Why was the review established?
Last month, the DWP published an independent review of The Pensions Regulator (TPR). The review, which was set up to ensure the regulator remains fit for purpose, was led by Mary Starks, the former Director of Competition and Chief Economist at the Financial Conduct Authority. Work on the review was undertaken during the early part of 2023.
Regulator ‘well-run’ and ‘well-regarded’
The report commended TPR on some notable successes in its track record, particularly in relation to implementation of Automatic Enrolment. It also pointed out that the regulator has ‘a coherent strategy focussed on clear outcomes with the interests of savers at its heart.’ Overall, the review concluded that TPR is ‘broadly well-run’ and ‘generally well-regarded by its main stakeholders.’
Three key themes identified
During her review, Starks identified three main themes that regularly came up during her discussions with stakeholders: risk and growth; compliance and enforcement; digital transformation and value for money. These three themes underpinned 17 specific recommendations that the review felt would address TPR’s future strategic and operational challenges. Although Starks did not issue an explicit time frame for implementation of her recommendations, she did suggest the majority could be implemented within the coming year.
TPR’s scope of remit
One of the report’s specific recommendations relates to the scope of the regulator’s remit. The review noted that the pensions supply chain is ‘complex with many entities having influence over outcomes for savers.’ However, it also noted that not all these entities are subject to regulatory or professional body oversight, with pension scheme administrators in particular notably outside of the regulatory remit.

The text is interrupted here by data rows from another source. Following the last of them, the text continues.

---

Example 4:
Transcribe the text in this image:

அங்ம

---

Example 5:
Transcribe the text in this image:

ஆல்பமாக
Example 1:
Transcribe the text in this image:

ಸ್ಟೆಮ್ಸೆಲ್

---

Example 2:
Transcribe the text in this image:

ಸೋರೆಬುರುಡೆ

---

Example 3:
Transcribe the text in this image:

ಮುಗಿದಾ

‘Unsatisfactory half-way house’
The report explicitly acknowledged that pension scheme administrators are responsible for the day-to-day running of pension schemes. However, although it found that 13 administrators cover approximately 70% of the pension scheme members regulated by TPR, the regulator’s supervision team currently engages with just three on a voluntary basis. Starks described this level of engagement as an ‘unsatisfactory half-way house,’ which gives TPR only ‘partial coverage’ of the sector and ‘no hard powers to act if it has concerns.’
A case for formal regulation
Starks went on to say that TPR views administrators as an important channel for oversight of the large number of smaller pension schemes. She added that, while industry consolidation may change the landscape over time, in her view the regulator will need to have ‘effective oversight’ of a large population of small schemes for the foreseeable future. As a result, Starks recommended that ‘DWP should assess the case for bringing administrators into formal regulation.’

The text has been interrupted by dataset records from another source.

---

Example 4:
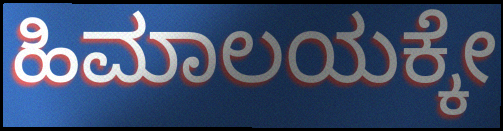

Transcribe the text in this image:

ಹಿಮಾಲಯಕ್ಕೇ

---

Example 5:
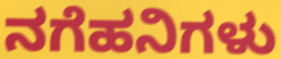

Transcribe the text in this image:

ನಗೆಹನಿಗಳು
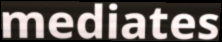
mediates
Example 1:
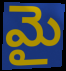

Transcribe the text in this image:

మై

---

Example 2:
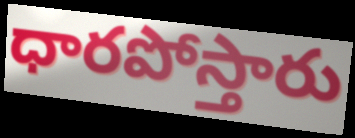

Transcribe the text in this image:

ధారపోస్తారు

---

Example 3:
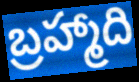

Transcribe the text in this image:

బ్రహ్మాది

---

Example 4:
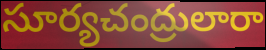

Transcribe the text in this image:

సూర్యచంద్రులారా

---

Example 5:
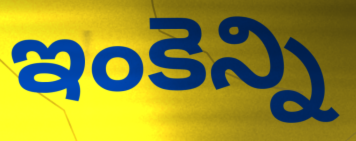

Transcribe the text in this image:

ఇంకెన్ని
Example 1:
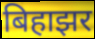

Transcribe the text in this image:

Rather than formal regulation it may be better if both regulators and administrators engaged more regularly on an informal basis to discuss topics, concerns, and future changes to be aware of.
Regulatory oversight comes with additional costs. Administrators will need a clear timetable of what is to be regulated and when so that they can update processes and procedures, educate staff and incorporate these into contract renewal discussions with clients.
Caution also needs to be taken; the regulator would be monitoring both parties who are also bound by contract, raising the question which takes priority; contract or regulator? Therefore, the regulator may also need to factor into any timetable the length of time for contracts to be updated.
Authorisation of professional trustees
The review found there was also a case for considering authorisation for professional trustees. Starks noted that, while TPR does ‘encourage’ schemes to appoint at least one independent or professional trustee, it does not mandate this course of action unless it has ‘specific concerns’. She also highlighted the fact that there is currently no regulatory definition of a professional trustee and no hard regulatory requirements for becoming one, just a voluntary accreditation framework and a set of standards developed by industry representatives with TPR input.
Considering the endgame
Starks suggested this problem may ease as consolidation reduces the number of schemes in existence, although she also noted this consolidation may discourage people from qualifying as professional trustees if the market shrinks over time. She therefore concluded that the DWP and TPR should consider ‘the desirable ‘endgame’ pension industry structure’ and the trajectory for getting there when considering the case for introducing formal standards and authorisation for professional trustees.